DESCRIPTION OF THE TASK:
Can you reproduce, word for word, everything in the listing below from the line containing "Which series has" down to the listing's last line, including both of those lines?

[Rendered chart images]
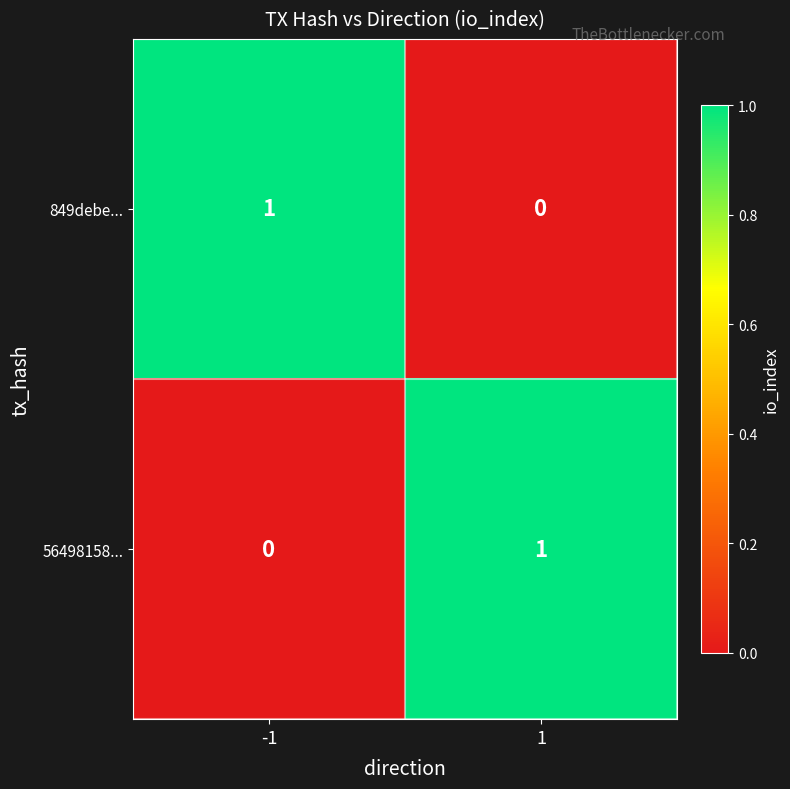

Is it true that 56498158... equals 2 at 1?

False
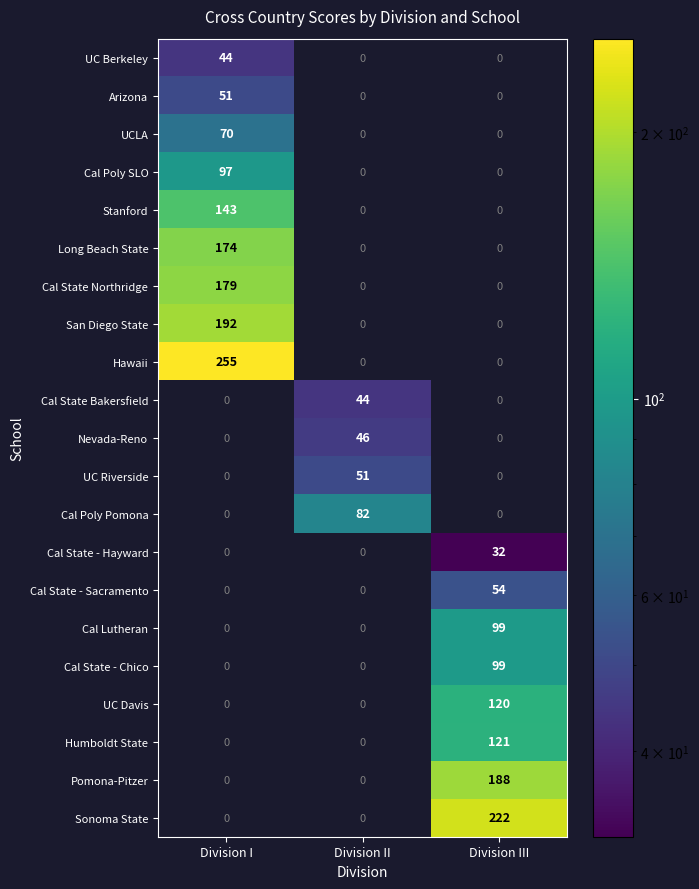

What is the greatest value displayed?

255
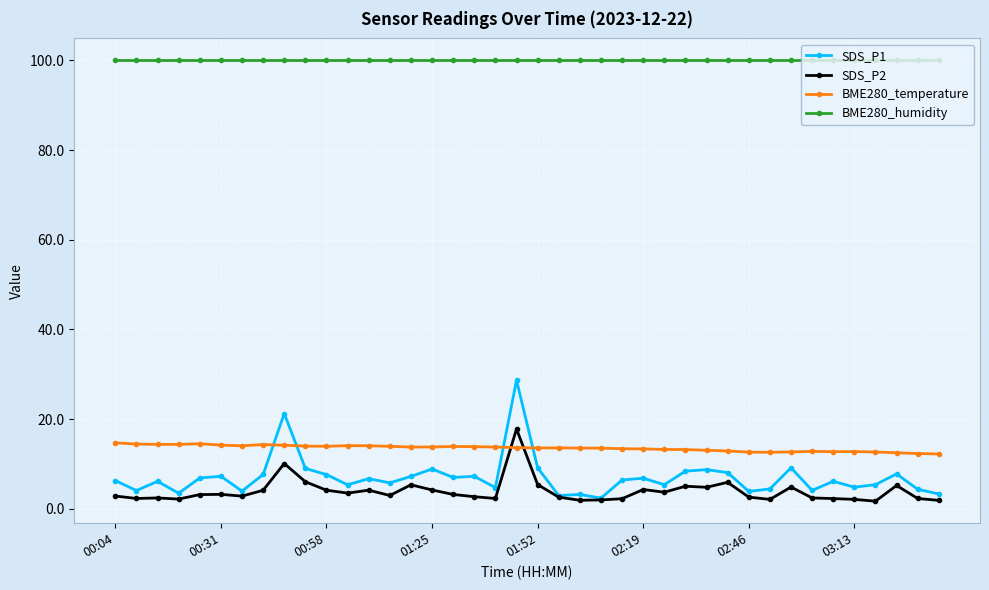

Which series has the largest total across all categories?

BME280_humidity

RESULT BELOW:
Which series has the largest total across all categories?

BME280_humidity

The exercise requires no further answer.